/ 9 June 2003

The white girl and the savage showman

Kitty and the Prince

by Ben Shephard (Jonathan Ball)

Many have cultivated the line that British imperialism of the 19th century was a one-way process. The best of British mores simply got forced upon the hapless indigenes, willy-nilly. Records of written history have long been collared by the overlords, never by those who, after all those gruelling campaigns, obliged by submitting.

Yet scholarship of the popular genres has come to stress the counterflow of resistance that the imperial push inevitably invited. Where the status of victim was least accepted was in the world of common show business.

Sara Baartman began the reverse trend, strutting her stuff, even setting off fashions and balladeers in Europe’s capitals, becoming quite a celebrity there: rather a different picture from the doleful muddle that is made of her story back home these days. Following her went other performers, all knowing they would make it if only they could knock the Queen of England’s socks off. Bernth Lindfors’s recent collection of pieces called Africans on Stage has bumped up the record of this kind of reciprocal achievement beautifully.

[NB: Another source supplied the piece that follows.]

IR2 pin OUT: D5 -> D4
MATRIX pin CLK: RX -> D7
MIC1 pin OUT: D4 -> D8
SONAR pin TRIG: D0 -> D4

Last in this distinguished line came Peter, the illiterate farm- hand and “houseboy”. While Lord Roberts marched into his home town of Bloemfontein, he devised his reprisal. He was a stunning looking, sexy beast, so all he had to do was take up the feathers and develop his war dance. For a stage name he helped himself to Lobengula, the late king of the Matabele having so many children that who would dispute an extra one? While the British had subdued just about everyone in Africa by 1902, this self-created royal simply took their metropolis behind their backs.

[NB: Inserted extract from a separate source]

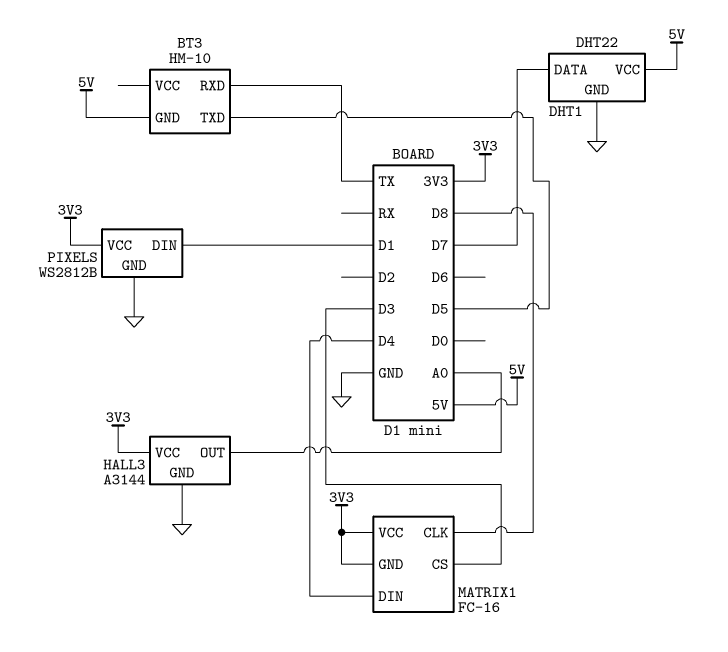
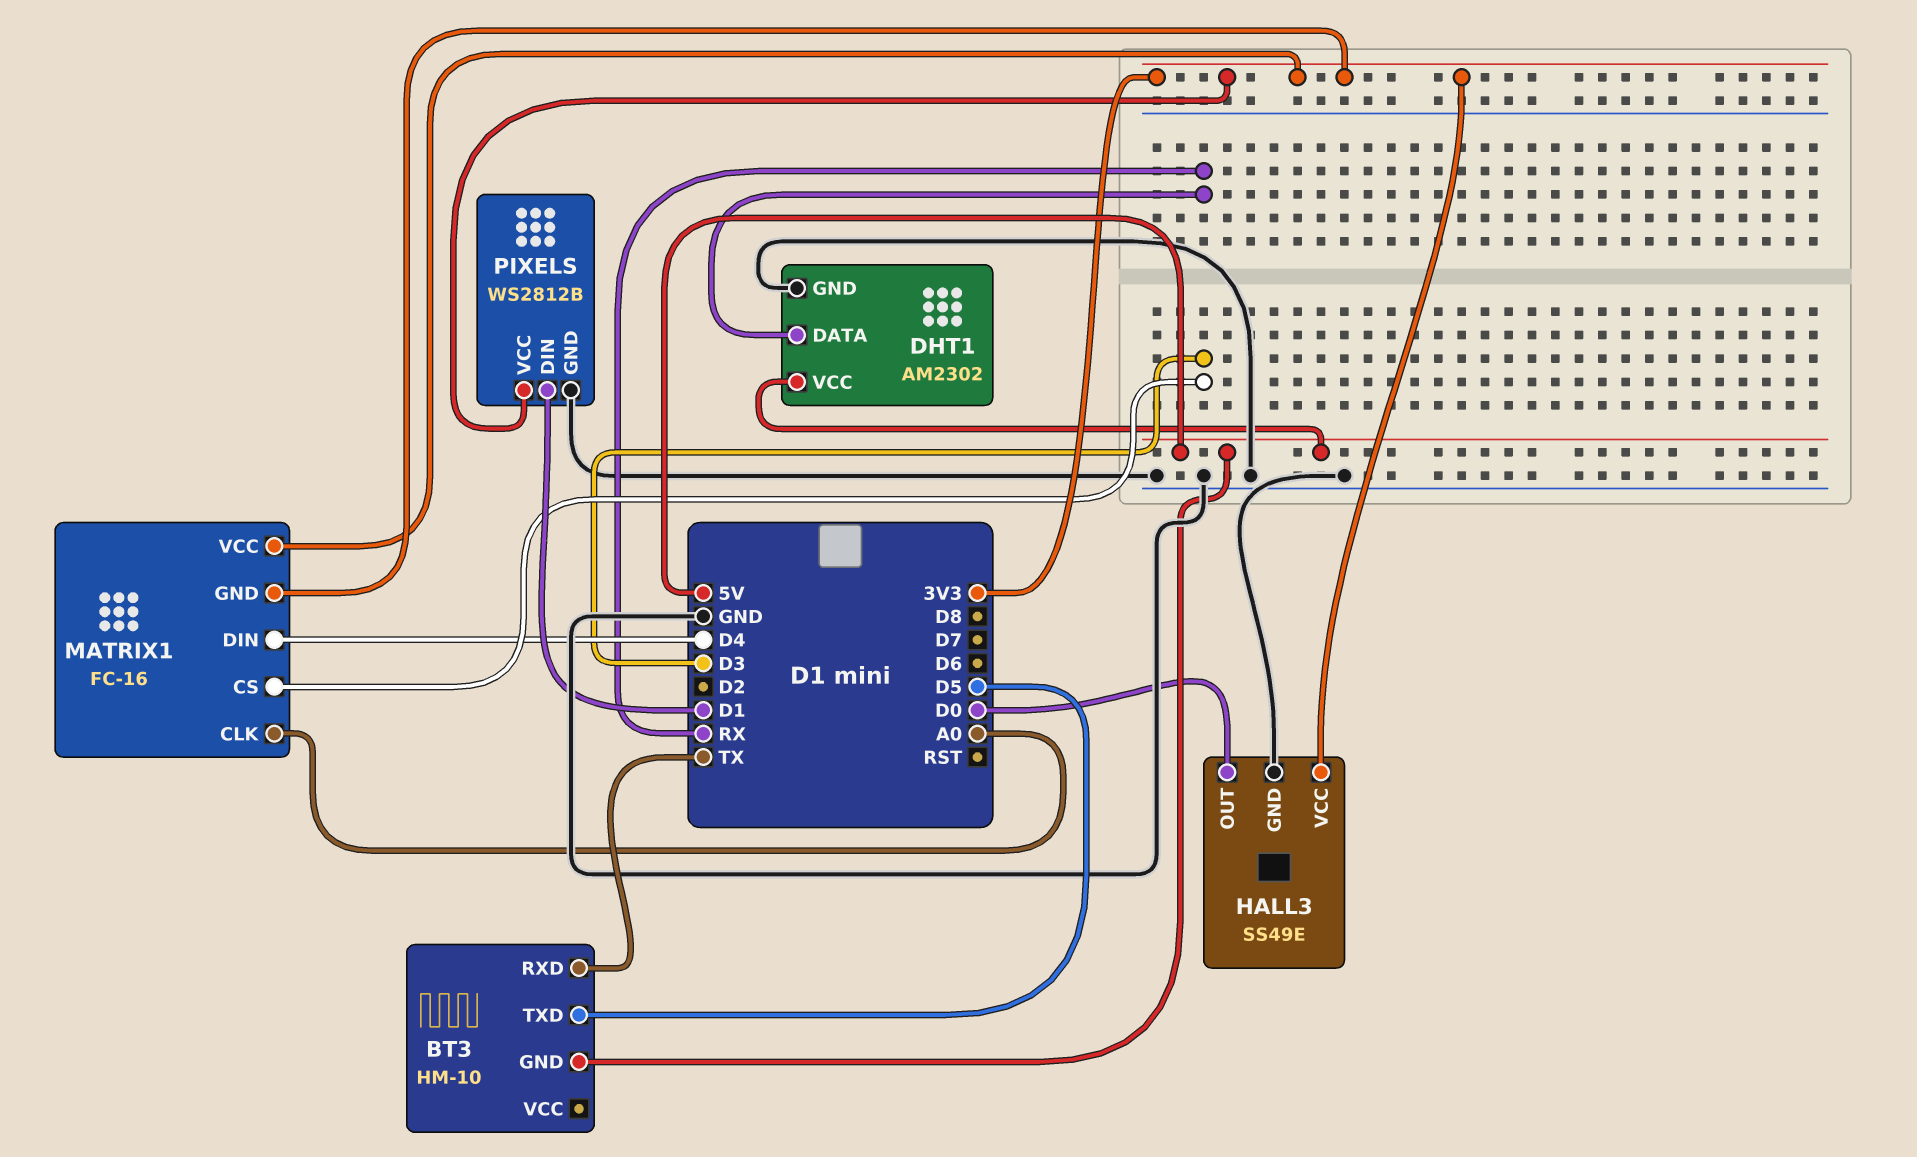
DHT1: DHT22 -> AM2302
DHT1 pin DATA: D7 -> RX
HALL3: A3144 -> SS49E
HALL3 pin OUT: A0 -> D0
MATRIX1 pin CLK: D8 -> A0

As the star of the biggest stage spectacle the civilised world had yet seen — it was called Savage South Africa — “Prince Lobengula” had all of London grovelling at his bare feet.

South African-born journalist Ben Shephard has had a go at this irresistible story once before, in 1986, in a collection of rather dour articles devoted to imperialism’s underbelly. But now he has gone the whole hog, recovering each and every fact about this magnificent deception, relishing the cheek of it all in full.

Of course the prince’s downfall began in the hands of his own grasping fans, notably the gorgeous Kitty of the title, whom he did (or did not) marry. Then, when the British South Africa Company denied any claim of his to a pension, he had to sink about as low as any white man, coal-mining in Manchester. Tuberculosis wiped him out soon thereafter, just as for our Saartjie it was the smallpox.

After years of toiling research, Shephard’s record is, as they say, a thundering good read. A delicious entertainment in itself, it tells how it could be when brave Africans took on their vile conquistadors and had the wit to beat them — if only briefly — at their own game.